*** Opening Records shown ***

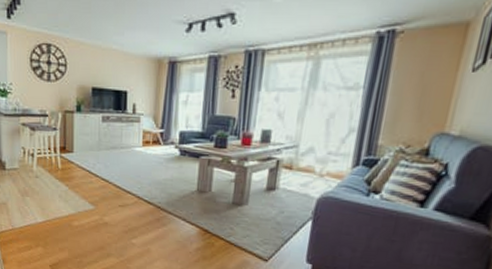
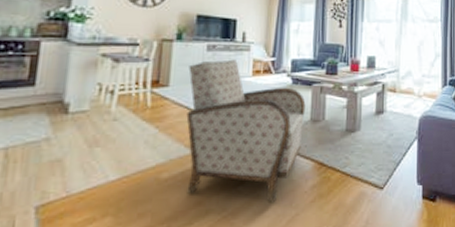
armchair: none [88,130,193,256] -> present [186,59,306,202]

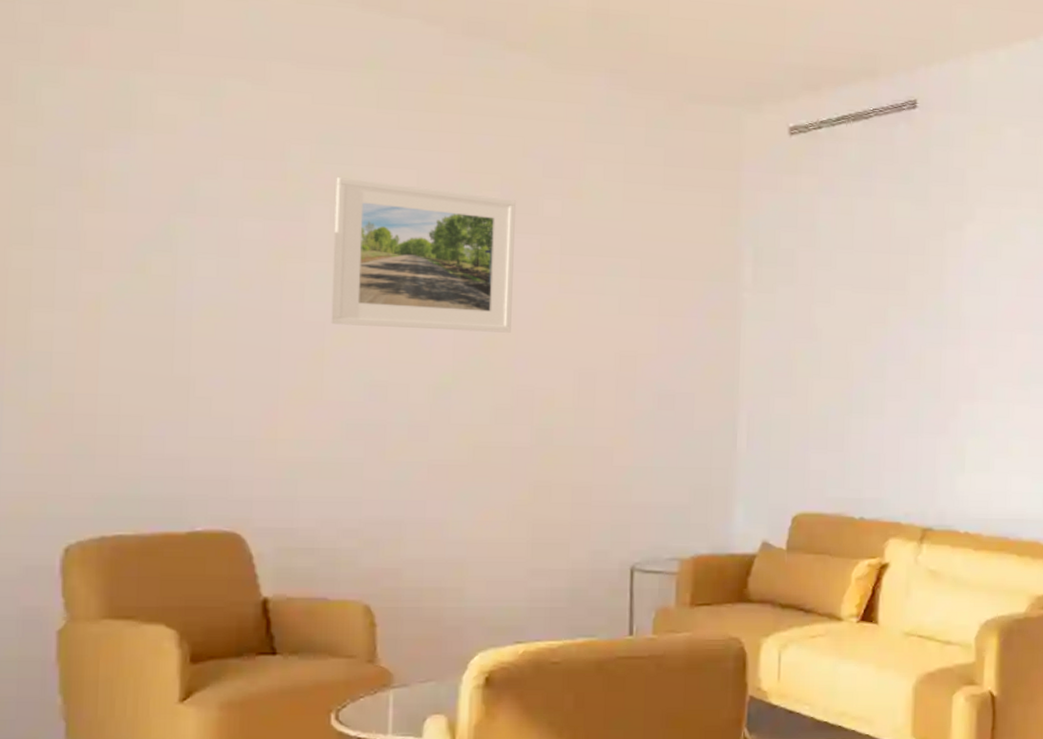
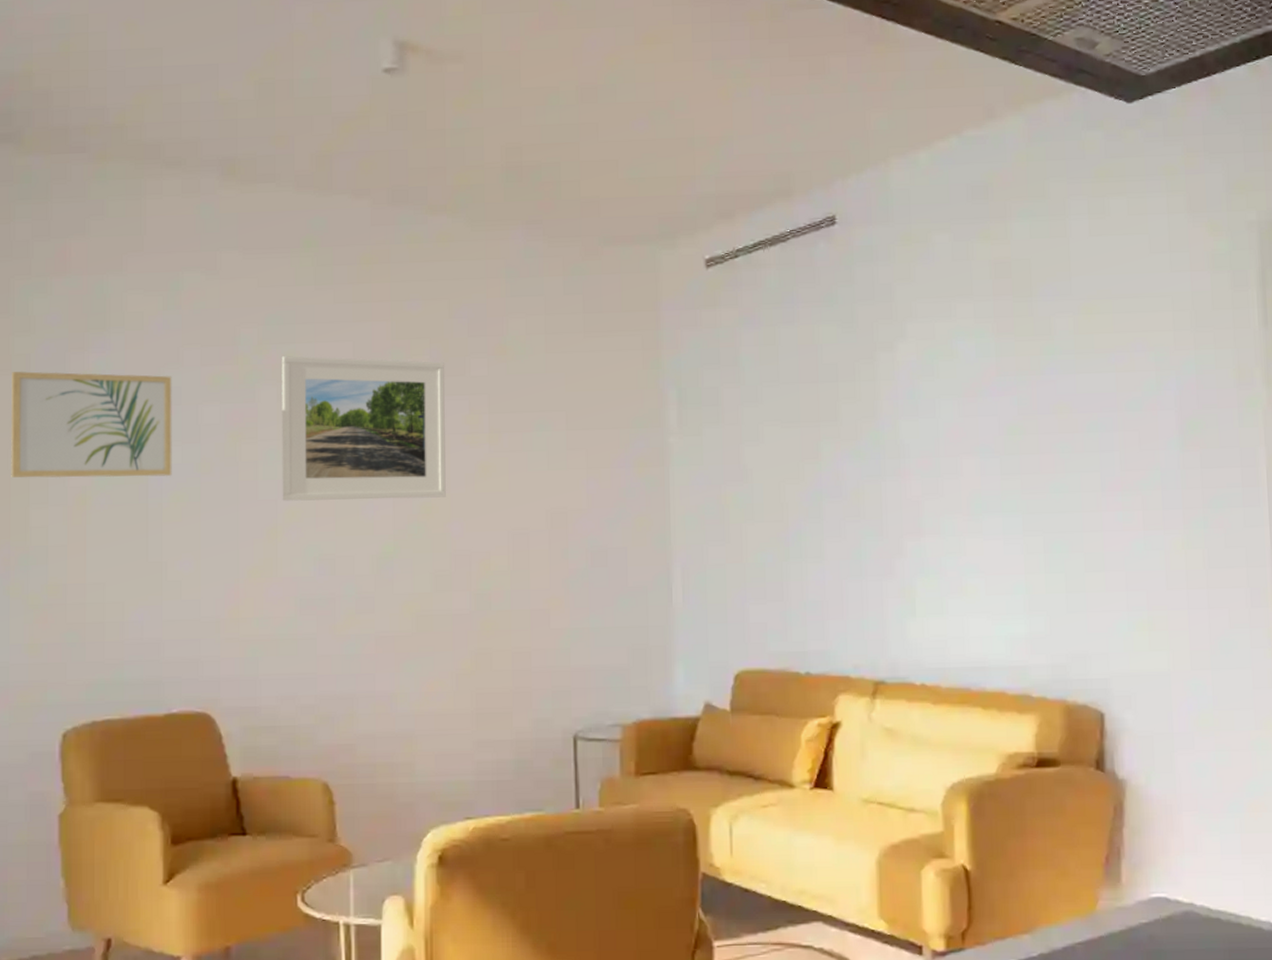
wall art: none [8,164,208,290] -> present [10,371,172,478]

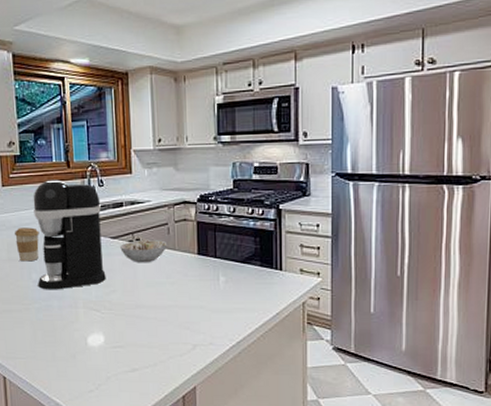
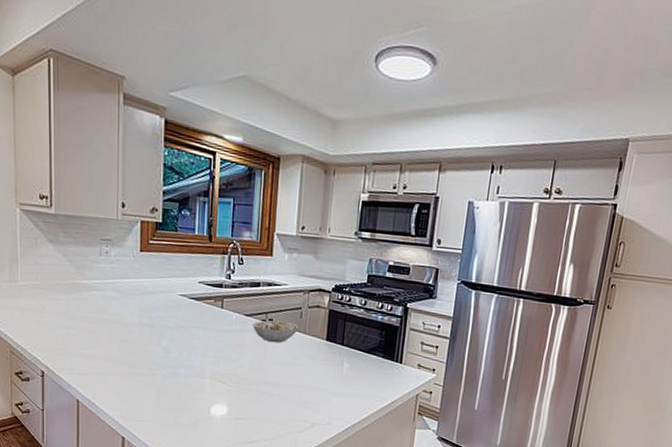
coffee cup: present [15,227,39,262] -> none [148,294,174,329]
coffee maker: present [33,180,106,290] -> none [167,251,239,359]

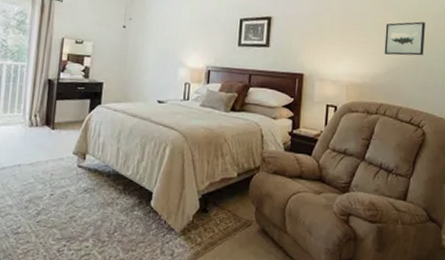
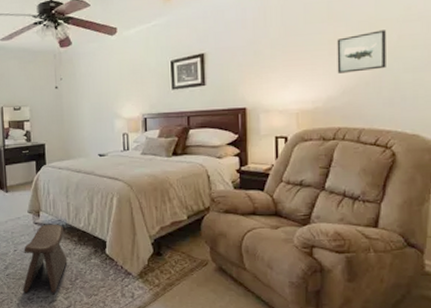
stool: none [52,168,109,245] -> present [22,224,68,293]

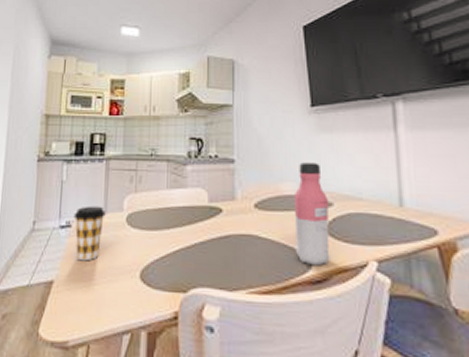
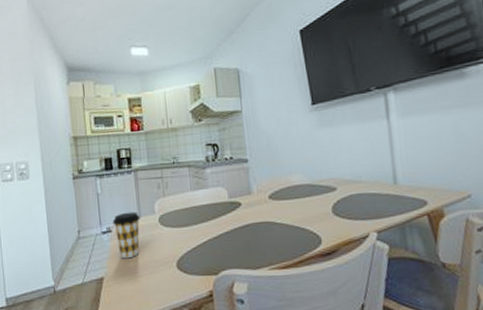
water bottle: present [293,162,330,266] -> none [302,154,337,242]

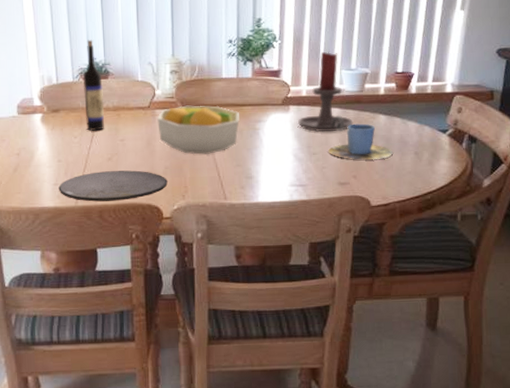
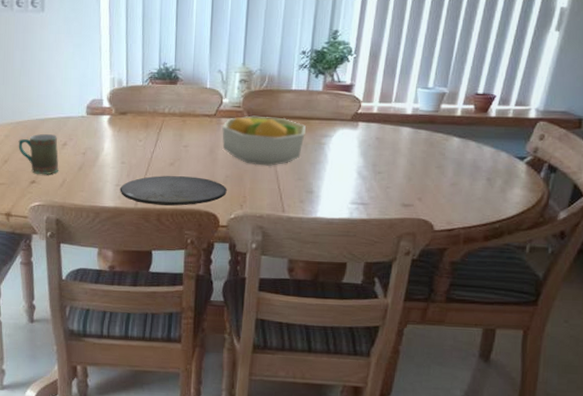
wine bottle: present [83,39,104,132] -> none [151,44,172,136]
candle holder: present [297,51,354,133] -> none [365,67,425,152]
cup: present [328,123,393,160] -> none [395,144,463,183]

*** Closing Records shown ***

Task to carry out: What lines in the data above carry "bottle"? Return them all.

Exercise solution:
water bottle: present [293,162,330,266] -> none [302,154,337,242]
wine bottle: present [83,39,104,132] -> none [151,44,172,136]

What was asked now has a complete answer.